Start with the easy questions to warm up and solidify fundamentals. Medium-difficulty questions form the bulk of real interviews — spend the most time here and practice explaining your reasoning out loud. Hard questions often appear in senior and staff-level rounds; attempt them after you're comfortable with the basics. For each question, try answering before revealing the solution. Use our AI Mock Interview to simulate real interview conditions and get instant feedback on your responses.
Describe a scenario where partitioning and bucketing would improve query performance.
When would you choose a Snowflake schema over a Star schema?
Implement a query to find the top 5 customers by total sales amount.
Write an SQL query to find duplicate emails in a users table.
Compare OLTP and OLAP systems in the context of financial transactions.
Describe a challenging project where you optimized a complex ETL process.
Describe a scenario where you would use a CROSS JOIN vs. an INNER JOIN.
Explain indexing and its impact on database performance.
Explain your approach to optimizing a slow-running query on a table with billions of rows.
Given a complex nested query, how would you refactor it for better readability and efficiency?
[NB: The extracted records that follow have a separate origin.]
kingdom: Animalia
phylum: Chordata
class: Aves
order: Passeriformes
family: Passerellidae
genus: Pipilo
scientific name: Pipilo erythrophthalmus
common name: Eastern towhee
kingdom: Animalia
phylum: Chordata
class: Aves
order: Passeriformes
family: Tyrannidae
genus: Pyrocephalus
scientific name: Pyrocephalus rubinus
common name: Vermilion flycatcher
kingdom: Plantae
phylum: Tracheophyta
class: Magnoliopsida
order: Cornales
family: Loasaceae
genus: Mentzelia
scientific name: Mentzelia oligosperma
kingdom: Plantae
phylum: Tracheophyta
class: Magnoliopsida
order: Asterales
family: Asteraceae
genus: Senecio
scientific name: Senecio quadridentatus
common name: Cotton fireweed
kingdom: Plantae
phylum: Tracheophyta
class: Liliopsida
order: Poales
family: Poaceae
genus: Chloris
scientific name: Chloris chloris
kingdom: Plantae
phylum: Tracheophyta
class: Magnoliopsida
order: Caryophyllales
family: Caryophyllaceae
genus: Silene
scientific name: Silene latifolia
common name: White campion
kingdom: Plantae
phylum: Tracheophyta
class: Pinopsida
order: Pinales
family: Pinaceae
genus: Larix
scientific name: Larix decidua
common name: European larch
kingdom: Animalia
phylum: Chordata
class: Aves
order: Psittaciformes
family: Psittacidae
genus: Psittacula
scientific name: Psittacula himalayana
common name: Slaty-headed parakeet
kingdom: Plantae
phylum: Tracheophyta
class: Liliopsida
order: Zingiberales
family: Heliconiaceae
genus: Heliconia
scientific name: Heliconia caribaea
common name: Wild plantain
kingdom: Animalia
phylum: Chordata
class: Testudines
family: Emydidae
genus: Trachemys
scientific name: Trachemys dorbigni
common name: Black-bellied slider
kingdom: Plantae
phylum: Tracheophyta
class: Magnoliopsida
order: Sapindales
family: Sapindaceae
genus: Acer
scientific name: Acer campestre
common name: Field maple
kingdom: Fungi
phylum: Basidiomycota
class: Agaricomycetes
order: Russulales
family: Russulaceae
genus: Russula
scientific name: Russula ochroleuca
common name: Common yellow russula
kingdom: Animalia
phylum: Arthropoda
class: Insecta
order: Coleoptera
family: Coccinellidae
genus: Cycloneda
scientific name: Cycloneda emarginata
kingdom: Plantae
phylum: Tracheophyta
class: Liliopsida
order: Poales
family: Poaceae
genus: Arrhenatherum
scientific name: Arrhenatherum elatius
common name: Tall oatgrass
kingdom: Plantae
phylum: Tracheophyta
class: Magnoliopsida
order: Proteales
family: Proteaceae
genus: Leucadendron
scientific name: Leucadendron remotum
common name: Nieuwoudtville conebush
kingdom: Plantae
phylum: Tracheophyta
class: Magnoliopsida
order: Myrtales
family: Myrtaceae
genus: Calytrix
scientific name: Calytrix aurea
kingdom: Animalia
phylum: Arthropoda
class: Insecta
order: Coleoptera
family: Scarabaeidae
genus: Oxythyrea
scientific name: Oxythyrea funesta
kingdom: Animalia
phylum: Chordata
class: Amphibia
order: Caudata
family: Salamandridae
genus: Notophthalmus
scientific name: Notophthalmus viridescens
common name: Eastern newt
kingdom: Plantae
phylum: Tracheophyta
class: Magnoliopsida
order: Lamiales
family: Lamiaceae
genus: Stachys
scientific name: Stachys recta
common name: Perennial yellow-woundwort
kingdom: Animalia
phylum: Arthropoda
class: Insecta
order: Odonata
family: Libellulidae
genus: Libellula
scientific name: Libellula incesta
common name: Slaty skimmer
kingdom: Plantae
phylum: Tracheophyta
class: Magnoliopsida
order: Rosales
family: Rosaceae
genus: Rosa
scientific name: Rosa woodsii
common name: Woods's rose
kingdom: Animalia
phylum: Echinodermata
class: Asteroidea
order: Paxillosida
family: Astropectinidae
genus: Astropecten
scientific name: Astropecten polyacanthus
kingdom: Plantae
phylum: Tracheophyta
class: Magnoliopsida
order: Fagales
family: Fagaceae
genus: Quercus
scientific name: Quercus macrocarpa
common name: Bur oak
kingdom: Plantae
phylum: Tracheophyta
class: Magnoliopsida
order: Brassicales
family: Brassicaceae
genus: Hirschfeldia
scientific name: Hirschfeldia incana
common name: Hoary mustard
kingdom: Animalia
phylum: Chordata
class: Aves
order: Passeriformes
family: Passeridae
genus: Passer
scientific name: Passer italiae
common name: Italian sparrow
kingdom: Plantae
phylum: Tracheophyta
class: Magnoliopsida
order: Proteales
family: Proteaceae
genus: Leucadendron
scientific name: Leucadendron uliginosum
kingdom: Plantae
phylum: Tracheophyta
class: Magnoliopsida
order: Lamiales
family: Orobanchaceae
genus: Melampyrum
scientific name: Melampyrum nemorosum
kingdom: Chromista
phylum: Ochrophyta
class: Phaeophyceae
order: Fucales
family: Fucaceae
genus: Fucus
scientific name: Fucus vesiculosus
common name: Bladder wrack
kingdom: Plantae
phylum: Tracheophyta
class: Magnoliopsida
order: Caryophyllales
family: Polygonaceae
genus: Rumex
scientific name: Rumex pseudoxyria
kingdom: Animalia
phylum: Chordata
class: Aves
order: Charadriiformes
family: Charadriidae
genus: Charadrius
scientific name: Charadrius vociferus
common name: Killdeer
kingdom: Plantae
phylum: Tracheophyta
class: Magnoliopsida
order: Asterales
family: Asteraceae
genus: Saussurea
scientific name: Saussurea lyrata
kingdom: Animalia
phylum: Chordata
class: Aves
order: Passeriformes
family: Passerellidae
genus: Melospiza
How would you decide between using a CTE and a temporary table for a complex query?
Identify and remove duplicate records from a table, keeping the most recent record based on a timestamp column.
Share an example where you had to communicate technical concepts to a non-technical audience.
Simulate a producer-consumer model using multithreading.
What are the trade-offs between relational databases and NoSQL for financial data?
Write a query to find the median salary of employees in a table.
Get full access to 1,800+ expert answers, AI mock interviews, and personalized progress tracking.